• La Rose blanche

    La Rose blanche

    Ce mouvement de résistance au nazisme fut crée au printemps 1942 par Hans Scholl et Alexander Schmorell, deux étudiants en médecine à l'université de Munich qui combattaient clandestinement le régime hitlérien. Dénoncés et arrêtés par la Gestapo en 1943, ils furent condamnés à mort pour haute trahison par la cour de justice populaire.

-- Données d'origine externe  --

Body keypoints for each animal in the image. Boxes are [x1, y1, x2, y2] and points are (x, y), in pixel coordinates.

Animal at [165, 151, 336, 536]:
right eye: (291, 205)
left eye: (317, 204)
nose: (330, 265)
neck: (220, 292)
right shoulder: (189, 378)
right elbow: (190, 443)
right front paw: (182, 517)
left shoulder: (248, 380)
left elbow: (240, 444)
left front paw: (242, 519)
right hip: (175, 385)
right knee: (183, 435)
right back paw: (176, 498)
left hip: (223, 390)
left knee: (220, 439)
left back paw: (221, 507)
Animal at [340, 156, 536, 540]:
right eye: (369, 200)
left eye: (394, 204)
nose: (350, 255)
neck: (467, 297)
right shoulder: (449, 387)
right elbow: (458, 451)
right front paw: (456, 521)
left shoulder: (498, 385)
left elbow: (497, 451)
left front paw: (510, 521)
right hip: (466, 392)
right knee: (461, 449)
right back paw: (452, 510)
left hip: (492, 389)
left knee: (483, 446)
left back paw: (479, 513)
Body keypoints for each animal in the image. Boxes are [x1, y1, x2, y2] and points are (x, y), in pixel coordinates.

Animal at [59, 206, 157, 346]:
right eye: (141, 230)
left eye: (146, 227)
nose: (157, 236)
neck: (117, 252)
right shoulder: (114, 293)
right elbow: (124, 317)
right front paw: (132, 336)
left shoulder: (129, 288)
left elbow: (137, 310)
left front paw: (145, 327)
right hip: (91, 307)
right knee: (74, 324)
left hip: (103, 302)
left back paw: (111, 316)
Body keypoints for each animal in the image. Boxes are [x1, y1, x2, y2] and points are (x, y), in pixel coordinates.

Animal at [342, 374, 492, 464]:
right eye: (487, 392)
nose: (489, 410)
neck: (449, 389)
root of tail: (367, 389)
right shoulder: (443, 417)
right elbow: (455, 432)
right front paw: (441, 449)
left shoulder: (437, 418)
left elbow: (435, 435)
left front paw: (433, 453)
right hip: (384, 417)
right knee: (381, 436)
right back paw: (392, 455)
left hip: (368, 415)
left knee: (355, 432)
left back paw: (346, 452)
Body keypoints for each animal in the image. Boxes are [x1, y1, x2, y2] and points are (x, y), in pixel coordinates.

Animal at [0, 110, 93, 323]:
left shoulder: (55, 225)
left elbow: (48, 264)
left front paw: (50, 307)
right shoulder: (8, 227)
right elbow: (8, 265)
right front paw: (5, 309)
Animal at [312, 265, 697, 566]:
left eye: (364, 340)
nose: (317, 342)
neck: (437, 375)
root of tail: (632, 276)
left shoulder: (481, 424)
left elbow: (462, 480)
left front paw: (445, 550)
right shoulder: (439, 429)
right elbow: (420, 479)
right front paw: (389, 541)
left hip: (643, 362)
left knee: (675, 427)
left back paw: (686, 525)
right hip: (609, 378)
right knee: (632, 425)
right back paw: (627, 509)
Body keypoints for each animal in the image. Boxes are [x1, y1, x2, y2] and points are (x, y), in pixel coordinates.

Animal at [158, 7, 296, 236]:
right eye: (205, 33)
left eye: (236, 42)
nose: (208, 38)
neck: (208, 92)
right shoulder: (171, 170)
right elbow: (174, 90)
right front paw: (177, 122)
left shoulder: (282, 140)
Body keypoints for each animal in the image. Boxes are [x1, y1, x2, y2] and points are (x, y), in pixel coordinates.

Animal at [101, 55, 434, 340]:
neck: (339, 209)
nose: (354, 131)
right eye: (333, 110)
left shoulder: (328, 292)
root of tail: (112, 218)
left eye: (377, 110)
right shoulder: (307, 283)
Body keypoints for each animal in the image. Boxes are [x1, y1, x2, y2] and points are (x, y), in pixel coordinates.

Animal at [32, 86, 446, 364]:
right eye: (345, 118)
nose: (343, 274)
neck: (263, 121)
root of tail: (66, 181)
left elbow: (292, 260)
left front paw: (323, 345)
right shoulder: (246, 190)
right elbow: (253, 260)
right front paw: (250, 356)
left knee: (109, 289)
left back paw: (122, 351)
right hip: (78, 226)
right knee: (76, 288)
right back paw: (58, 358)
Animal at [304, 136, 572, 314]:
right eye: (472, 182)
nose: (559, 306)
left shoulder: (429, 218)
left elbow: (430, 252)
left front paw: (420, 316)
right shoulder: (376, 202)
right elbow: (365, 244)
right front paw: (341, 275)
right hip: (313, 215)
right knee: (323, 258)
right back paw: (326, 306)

    Hans Scholl et sa sœur Sophie sont de tout jeunes adolescents quand Hitler arrive au pouvoir. Embrigadés dans le mouvement des jeunesses hitlériennes, ils vont progressivement ouvrir les yeux sur la nature criminelle du nazisme et s'engager dans un combat qui leur sera fatal et fera d'eux des martyrs. Déterminée par le christianisme de leur père et la lecture de Saint Augustin, leur prise de conscience va être précoce et ne fera que se renforcer. Dès le début de la guerre, ils sont au fait de la nature liberticide du régime national socialiste. Mais c'est au printemps 1942, juste avant son départ comme infirmier sur le front de l'est que Hans Scholl, étudiant en médecine à l'université de Munich, fonde avec un autre étudiant, Alexander Schmorell, le mouvement clandestin la Rose blanche. Parmi ceux qui les rejoignent, se trouve un intellectuel de renom, le professeur de philosophie Kurt Huber qui les encourage dans leur combat. Les références philosophiques et morales de ces opposants qui sont en majorité d'obédience chrétienne peuvent être diverses, de Lao Tseu au grand poète romantique Novalis en passant par Aristote, Saint Augustin ou Goethe, mais toutes convergent dans le refus de l'avilissement totalitaire et de la barbarie. Étudiante en biologie et en philosophie, la jeune sœur de Hans, Sophie, qui n'a que 21 ans, participe aux réunions du mouvement et à ses premières actions. Dans un premier temps, les étudiants envoient par la poste les tracts qu'ils ont rédigés à des universitaires, des médecins, des directeurs d'écoles, chargés de les dupliquer. Dans ces documents intitulés Lettre de la Rose blanche, les étudiants appellent à la révolte contre la dictature d'Hitler et à l'éveil des consciences du peuple allemand. La prudence et la ruse sont de mise car toute dénonciation ou flagrant délit sera passible de la peine de mort. Les quatre premiers tracts de La Rose blanche seront diffusés à une centaine d'exemplaires seulement. Aussi modeste soit-il, ce mouvement de résistance prend de l'ampleur au fur et à mesure que les membres prennent des risques. Les étudiants décident de transporter eux-mêmes les tracts par le train pour les diffuser ici et là afin que les habitants des autres villes se joignent à eux. Par ailleurs, ils établissent des patrouilles nocturnes pour inscrire sur les murs des messages pacifistes et antinazis.

    Le 18 février 1943, lors de la diffusion du sixième tract, près de 9000 exemplaires sont imprimés. Hans et Sophie déposent une pile de tracts au sein de l'université de Munich et en lancent une partie du deuxième étage, par-dessus la balustrade donnant sur la cour centrale. « Nous nous dressons contre l'asservissement de l'Europe par le national-socialisme, dans une affirmation nouvelle de liberté et d'honneur » écrivaient les membres de la Rose blanche dans leur dernier tract publié en 1943. Le concierge repère les deux étudiants et les dénonce immédiatement à la Gestapo. Arrêtés sur le champ et ne pouvant nier les faits, Hans et Sophie sont déparés, enfermés en prison et interrogés jour et nuit. Ils se déclarent responsables de tout afin de protéger les autres membres du groupe. Quelques jours plus tard, ils sont jugés par le tribunal du peuple, présidé par Roland Freisler, qui décide de les humilier pour que le jugement serve d'exemple. Au cours du procès, beaucoup ont été marqués par la détermination et le courage des jeunes étudiants, en particulier par le calme et la lucidité de Sophie, qui déclara lors de l'audience « ce que nous avons dit ou écrit, beaucoup de gens le pense. Mais ils n'osent pas l'exprimer ». Ils sont condamnés à mort pour « haute trahison et incitation à la haute trahison » et guillotinés le jour même. D'autres résistants de la Rose blanche seront arrêtés et condamnés à mort quelques mois plus tard. Ces actions clandestines demeurent une des rares tentatives de résistance de la jeunesse face au nazisme. Un mémorial a été érigé en leur mémoire sur la place de l'université de Munich, renommée la place Scholl. Par ailleurs, un prix littéraire « frère et sœur Scholl » a été créé en 1990 pour récompenser les jeunes écrivains qui célèbrent la liberté et tentent de responsabiliser les consciences, tout comme le faisaient à leur époque Hans, Sophie, et leurs amis.